Description of the task
Check each line of the listing below for the string "Care", and give only how many lines hold it.

Data for processing
........
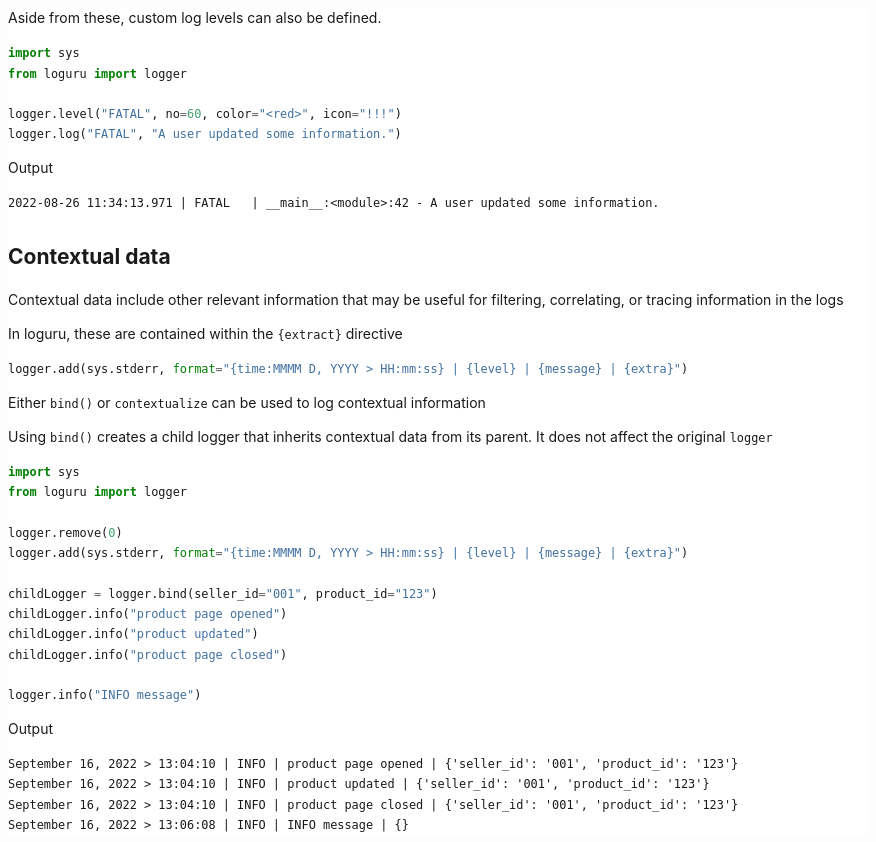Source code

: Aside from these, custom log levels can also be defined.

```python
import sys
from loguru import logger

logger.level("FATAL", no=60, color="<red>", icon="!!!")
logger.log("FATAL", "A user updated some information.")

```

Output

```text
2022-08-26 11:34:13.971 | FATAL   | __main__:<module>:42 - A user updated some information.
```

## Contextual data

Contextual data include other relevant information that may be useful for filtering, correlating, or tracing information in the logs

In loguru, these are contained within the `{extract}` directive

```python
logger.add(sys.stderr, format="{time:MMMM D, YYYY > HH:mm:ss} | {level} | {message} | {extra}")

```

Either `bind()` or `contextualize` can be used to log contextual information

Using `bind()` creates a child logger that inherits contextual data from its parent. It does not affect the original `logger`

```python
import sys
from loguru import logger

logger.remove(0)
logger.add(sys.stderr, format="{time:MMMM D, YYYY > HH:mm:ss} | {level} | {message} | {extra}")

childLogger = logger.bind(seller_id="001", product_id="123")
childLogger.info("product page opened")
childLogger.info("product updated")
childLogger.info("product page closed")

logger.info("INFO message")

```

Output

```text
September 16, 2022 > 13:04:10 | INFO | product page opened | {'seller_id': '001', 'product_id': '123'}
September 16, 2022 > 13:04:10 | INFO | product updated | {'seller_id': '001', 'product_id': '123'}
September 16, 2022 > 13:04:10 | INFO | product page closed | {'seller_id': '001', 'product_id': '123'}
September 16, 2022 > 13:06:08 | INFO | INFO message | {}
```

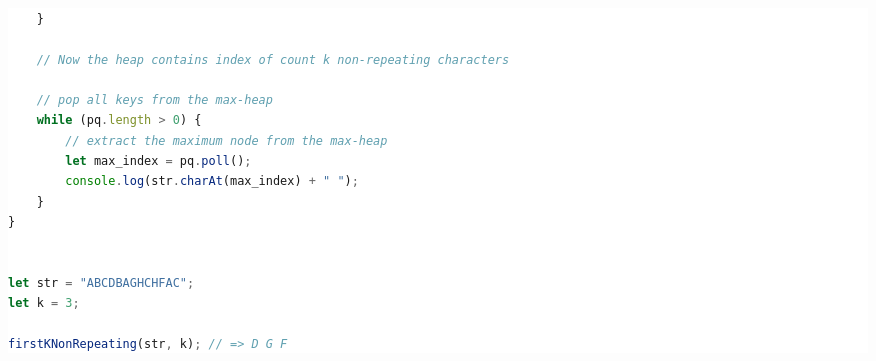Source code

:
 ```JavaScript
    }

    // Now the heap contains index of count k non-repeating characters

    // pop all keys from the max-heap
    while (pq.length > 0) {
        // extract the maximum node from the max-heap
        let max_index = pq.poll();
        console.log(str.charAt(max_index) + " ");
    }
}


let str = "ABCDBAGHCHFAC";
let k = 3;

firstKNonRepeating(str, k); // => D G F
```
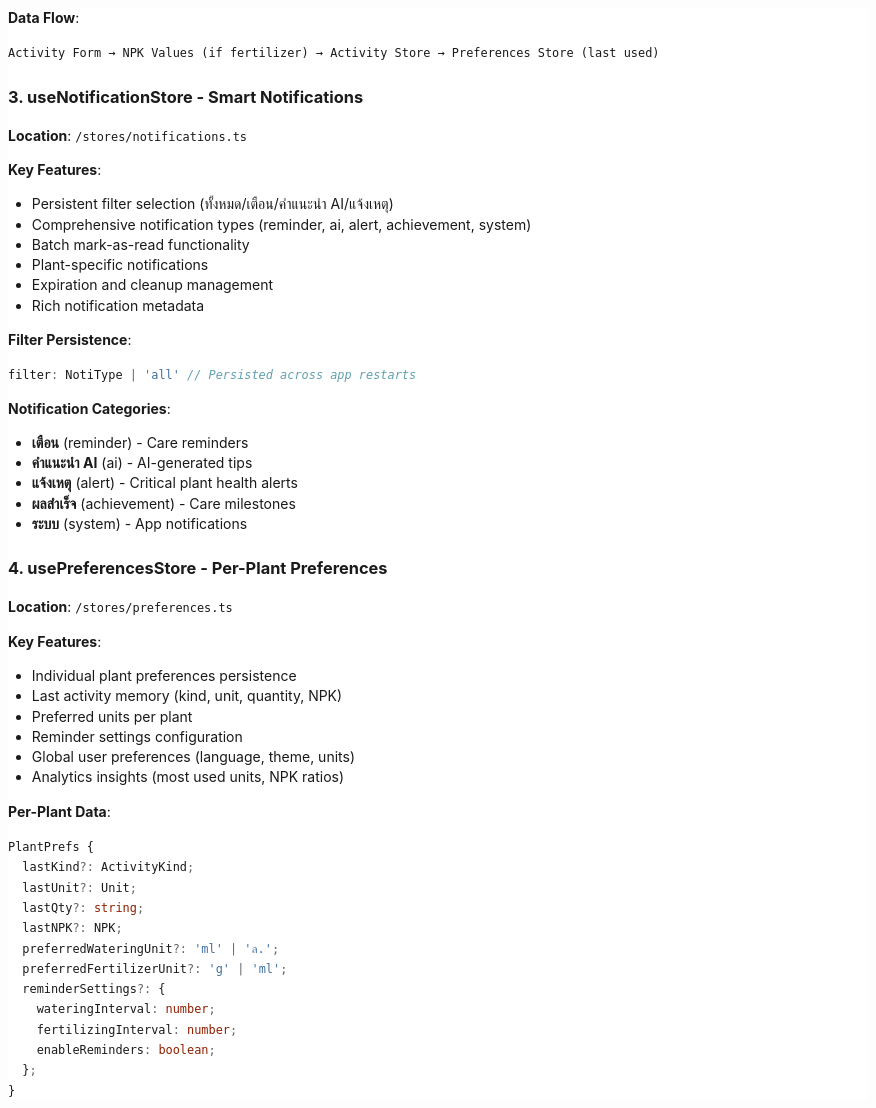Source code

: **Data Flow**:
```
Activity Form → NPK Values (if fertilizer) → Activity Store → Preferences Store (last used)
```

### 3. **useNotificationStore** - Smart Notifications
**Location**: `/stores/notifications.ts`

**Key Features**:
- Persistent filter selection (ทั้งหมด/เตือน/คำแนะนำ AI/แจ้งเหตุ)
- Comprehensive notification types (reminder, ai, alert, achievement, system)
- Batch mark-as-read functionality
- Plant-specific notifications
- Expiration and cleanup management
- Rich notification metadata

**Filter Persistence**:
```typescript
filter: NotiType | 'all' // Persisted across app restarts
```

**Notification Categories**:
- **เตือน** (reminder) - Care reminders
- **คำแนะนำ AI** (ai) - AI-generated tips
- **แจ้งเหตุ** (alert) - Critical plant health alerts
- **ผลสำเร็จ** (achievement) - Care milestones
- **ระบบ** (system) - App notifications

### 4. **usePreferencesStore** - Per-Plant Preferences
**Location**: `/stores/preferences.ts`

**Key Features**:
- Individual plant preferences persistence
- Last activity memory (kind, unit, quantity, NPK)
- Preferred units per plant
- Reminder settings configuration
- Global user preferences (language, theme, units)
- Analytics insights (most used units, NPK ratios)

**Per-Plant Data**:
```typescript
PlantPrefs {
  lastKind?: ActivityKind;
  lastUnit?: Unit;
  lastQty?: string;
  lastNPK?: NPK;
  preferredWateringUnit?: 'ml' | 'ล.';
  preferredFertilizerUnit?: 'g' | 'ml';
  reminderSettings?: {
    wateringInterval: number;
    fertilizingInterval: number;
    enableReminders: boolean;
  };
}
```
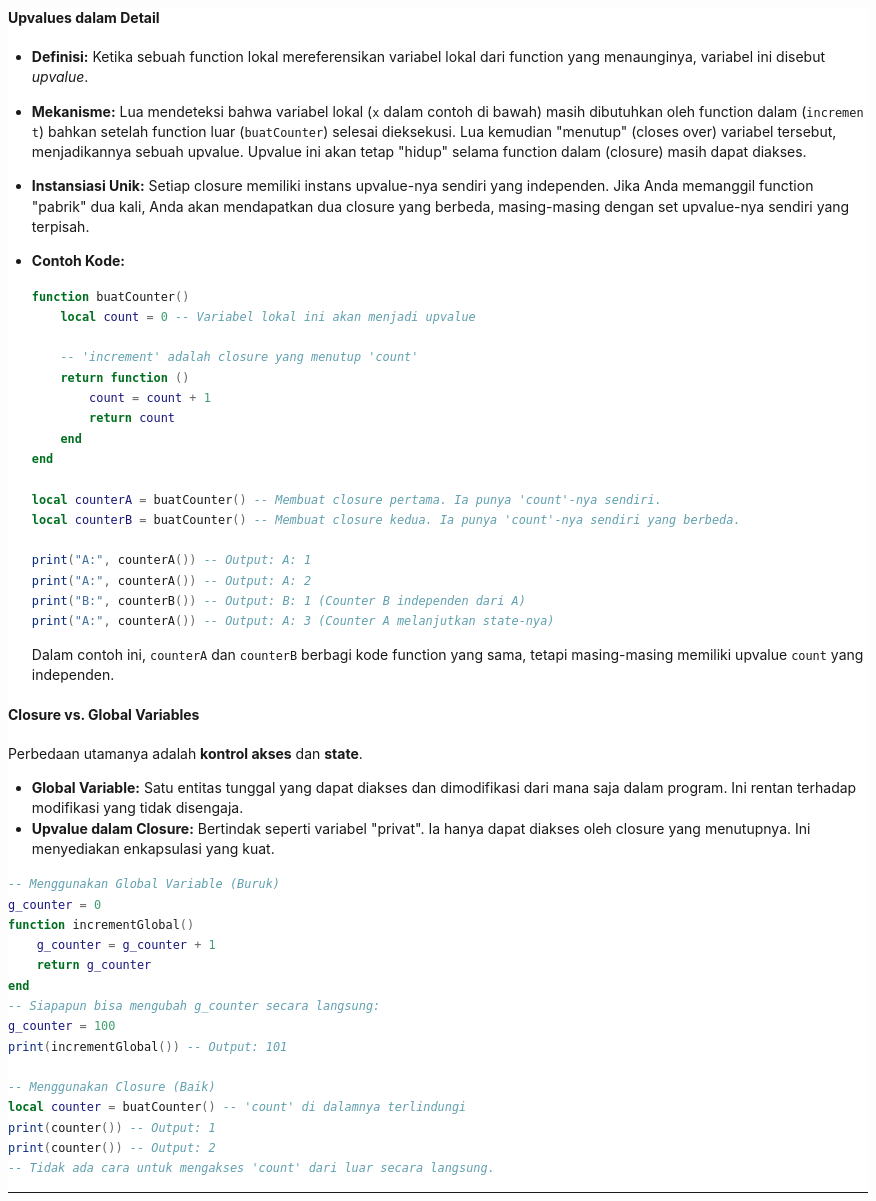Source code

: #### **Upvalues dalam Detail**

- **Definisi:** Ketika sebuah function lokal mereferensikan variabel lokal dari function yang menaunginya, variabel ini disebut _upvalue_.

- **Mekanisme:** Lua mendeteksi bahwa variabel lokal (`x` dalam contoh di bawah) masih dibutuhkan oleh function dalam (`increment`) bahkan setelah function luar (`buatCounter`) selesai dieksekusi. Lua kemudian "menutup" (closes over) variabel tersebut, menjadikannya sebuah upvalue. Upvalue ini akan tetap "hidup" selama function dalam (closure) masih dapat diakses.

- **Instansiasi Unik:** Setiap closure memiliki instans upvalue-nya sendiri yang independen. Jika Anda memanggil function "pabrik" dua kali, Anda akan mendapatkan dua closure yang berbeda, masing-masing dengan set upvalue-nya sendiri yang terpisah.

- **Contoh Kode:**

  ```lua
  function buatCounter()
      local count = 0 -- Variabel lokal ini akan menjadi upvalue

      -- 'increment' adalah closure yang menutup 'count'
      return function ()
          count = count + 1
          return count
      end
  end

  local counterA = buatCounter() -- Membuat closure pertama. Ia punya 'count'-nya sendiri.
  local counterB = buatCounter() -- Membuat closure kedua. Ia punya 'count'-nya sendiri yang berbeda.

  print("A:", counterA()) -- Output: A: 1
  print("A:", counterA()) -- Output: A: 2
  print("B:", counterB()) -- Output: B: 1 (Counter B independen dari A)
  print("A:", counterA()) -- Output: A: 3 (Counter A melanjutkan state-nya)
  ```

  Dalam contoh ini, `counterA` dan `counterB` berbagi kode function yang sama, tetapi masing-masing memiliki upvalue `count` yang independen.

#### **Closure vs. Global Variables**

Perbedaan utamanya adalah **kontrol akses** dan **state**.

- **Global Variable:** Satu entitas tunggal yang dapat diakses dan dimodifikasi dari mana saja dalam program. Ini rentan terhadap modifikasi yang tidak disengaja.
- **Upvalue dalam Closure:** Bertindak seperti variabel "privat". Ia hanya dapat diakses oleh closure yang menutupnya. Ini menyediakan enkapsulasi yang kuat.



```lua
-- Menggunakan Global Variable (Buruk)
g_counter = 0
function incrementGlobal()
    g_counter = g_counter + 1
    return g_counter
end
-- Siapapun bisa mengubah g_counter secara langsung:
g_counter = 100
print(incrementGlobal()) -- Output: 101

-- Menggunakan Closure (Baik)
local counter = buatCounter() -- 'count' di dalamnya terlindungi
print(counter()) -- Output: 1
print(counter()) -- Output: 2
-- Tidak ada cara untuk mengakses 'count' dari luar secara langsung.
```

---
........
Your solution
2